APPEAL from the Court of Appeals for Franklin County, No. 92AP-485.
Daniel J. Igoe, for appellant.
Crabbe, Brown, Jones, Potts Schmidt, John M. Gonzales and William H. Jones, for appellee.
The judgment of the court of appeals is reversed on the authority of Savoie v. Grange Mut. Ins. Co. (1993), 67 Ohio St.3d 500, 620 N.E.2d 809, and the cause is remanded to the trial court for application of Savoie.
A.W. SWEENEY, DOUGLAS, RESNICK, F.E. SWEENEY and PFEIFER, JJ., concur.
MOYER, C.J., concurs separately.
WRIGHT, J., dissents.
I concur separately in the judgment entry in the above-styled case. As my dissent in Savoie v. Grange Mut. Ins. Co. (1993), 67 Ohio St.3d 500, 620 N.E.2d 809, stated, I do not agree with the law announced in the majority decision. Nevertheless, it is the law on the issue in the above-styled case. As I believe all parties should receive equal application of the law announced by this court, and only for that reason, I concur in the judgment entry.

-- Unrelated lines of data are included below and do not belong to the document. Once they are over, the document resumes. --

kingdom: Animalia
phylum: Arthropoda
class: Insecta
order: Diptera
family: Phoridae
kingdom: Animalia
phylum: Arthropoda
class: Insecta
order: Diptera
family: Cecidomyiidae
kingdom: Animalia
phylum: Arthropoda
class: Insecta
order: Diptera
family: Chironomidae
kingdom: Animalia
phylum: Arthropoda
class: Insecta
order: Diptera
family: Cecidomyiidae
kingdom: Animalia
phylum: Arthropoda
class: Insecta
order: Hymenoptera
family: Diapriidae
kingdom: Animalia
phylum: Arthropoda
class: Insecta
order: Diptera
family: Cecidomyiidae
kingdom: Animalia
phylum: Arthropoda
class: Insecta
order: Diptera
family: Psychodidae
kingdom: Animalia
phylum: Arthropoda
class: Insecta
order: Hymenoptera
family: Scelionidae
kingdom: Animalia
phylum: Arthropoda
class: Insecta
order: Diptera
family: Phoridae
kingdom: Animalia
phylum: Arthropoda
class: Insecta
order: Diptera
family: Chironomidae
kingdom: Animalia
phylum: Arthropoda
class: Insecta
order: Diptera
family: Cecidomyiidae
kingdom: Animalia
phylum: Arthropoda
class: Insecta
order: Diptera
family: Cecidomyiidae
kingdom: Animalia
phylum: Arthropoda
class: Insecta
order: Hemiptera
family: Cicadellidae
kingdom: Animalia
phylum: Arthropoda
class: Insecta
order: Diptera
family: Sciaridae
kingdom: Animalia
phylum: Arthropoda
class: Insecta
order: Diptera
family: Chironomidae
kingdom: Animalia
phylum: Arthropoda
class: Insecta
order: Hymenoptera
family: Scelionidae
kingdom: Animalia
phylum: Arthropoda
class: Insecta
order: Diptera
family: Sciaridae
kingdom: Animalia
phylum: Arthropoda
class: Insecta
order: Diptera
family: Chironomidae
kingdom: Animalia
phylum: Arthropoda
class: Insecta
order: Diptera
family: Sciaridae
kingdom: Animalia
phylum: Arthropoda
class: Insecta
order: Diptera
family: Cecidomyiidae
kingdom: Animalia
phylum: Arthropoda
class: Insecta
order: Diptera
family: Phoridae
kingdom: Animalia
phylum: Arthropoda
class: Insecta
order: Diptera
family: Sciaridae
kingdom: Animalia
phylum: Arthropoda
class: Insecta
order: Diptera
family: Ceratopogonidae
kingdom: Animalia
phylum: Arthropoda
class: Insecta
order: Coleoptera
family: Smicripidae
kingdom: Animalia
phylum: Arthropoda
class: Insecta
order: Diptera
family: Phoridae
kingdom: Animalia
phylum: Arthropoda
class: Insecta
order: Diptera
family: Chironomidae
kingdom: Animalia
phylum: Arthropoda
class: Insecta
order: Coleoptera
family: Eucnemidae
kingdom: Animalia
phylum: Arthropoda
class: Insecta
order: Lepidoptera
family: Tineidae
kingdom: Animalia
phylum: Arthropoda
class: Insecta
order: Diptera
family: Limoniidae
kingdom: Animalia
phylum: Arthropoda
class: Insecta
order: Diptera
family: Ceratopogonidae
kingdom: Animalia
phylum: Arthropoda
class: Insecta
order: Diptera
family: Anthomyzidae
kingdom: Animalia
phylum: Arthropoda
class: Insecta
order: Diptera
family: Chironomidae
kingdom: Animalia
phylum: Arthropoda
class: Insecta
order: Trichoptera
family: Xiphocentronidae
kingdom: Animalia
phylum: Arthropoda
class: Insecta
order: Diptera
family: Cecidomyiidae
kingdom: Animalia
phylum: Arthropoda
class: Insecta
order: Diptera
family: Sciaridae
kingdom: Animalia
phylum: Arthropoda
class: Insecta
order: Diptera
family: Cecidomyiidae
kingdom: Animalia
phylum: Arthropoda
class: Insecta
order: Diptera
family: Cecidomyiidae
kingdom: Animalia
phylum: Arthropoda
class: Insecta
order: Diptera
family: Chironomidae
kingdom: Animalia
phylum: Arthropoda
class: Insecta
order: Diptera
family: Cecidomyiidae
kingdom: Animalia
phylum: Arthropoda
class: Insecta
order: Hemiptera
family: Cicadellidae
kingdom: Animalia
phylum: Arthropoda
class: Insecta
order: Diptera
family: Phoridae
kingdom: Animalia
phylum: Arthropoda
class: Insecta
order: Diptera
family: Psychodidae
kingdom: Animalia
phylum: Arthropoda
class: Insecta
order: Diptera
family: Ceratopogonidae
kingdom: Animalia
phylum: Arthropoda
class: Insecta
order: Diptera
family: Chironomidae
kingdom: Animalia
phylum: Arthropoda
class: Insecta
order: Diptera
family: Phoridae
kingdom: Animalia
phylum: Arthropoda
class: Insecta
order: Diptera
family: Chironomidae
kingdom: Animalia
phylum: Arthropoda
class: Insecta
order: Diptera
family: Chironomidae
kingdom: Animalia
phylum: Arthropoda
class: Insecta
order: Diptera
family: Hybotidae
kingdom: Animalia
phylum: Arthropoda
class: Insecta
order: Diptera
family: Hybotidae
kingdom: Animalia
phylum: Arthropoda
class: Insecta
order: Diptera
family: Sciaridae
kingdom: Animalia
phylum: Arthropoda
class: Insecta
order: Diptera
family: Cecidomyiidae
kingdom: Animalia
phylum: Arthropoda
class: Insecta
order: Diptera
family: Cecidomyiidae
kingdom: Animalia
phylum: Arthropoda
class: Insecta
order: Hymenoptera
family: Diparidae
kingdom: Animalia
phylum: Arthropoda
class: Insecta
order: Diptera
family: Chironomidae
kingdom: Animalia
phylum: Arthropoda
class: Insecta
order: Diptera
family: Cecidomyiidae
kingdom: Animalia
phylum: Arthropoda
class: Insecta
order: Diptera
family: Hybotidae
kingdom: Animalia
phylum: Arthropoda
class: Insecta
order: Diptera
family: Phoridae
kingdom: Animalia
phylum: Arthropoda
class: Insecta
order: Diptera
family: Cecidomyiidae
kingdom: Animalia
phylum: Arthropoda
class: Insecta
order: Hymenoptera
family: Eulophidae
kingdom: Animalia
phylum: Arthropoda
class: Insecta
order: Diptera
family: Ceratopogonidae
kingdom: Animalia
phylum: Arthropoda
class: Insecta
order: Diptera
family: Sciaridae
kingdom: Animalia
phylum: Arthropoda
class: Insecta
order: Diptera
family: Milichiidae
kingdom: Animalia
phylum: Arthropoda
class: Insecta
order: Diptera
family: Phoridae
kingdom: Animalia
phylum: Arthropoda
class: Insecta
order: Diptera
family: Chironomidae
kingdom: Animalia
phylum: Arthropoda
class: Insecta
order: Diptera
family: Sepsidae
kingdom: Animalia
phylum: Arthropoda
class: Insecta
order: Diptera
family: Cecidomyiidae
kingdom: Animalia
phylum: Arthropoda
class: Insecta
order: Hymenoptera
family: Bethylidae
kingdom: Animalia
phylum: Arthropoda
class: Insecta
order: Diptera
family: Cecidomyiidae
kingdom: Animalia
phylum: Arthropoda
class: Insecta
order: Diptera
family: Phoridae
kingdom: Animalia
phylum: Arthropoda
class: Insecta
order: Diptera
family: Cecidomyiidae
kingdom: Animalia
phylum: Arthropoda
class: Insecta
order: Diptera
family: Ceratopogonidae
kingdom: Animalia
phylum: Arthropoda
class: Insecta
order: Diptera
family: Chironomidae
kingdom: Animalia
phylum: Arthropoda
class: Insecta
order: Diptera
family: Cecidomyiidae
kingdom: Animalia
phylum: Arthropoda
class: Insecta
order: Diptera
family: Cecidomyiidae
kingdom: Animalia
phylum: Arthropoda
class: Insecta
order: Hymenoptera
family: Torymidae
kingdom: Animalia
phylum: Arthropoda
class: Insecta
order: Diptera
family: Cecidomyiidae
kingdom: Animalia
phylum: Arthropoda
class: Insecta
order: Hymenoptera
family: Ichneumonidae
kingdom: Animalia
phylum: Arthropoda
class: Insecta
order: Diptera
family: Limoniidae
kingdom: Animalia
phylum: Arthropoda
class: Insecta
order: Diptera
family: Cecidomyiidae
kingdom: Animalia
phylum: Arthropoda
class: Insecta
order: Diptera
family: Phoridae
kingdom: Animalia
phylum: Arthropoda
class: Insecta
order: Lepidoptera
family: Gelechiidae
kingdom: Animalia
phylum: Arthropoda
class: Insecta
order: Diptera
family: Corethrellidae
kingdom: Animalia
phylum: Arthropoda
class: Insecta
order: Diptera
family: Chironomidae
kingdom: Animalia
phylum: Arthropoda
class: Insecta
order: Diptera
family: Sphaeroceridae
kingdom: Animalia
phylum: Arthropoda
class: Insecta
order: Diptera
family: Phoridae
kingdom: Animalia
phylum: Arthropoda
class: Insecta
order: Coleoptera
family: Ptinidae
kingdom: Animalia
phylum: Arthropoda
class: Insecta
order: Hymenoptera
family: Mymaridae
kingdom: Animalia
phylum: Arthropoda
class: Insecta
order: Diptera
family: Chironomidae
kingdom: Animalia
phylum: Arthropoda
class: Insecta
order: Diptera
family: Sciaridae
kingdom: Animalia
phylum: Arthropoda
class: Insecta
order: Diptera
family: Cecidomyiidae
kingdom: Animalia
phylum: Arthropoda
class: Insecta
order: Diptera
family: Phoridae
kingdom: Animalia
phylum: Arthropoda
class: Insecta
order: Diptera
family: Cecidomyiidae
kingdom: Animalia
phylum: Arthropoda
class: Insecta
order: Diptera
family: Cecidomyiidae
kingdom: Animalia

I must dissent in continuing protest to the majority's sundry holdings in Savoie v. Grange Mut. Ins. Co. (1993), 67 Ohio St.3d 500, 620 N.E.2d 809. As stated in the dissent in Savoie, that holding lacks sound reasoning, reverses ten years of established case law and flouts the will of the General Assembly. Thus, I feel compelled to remain in this posture until the General Assembly has had the opportunity to undo the damage caused to the public by this unfortunate, result-oriented decision.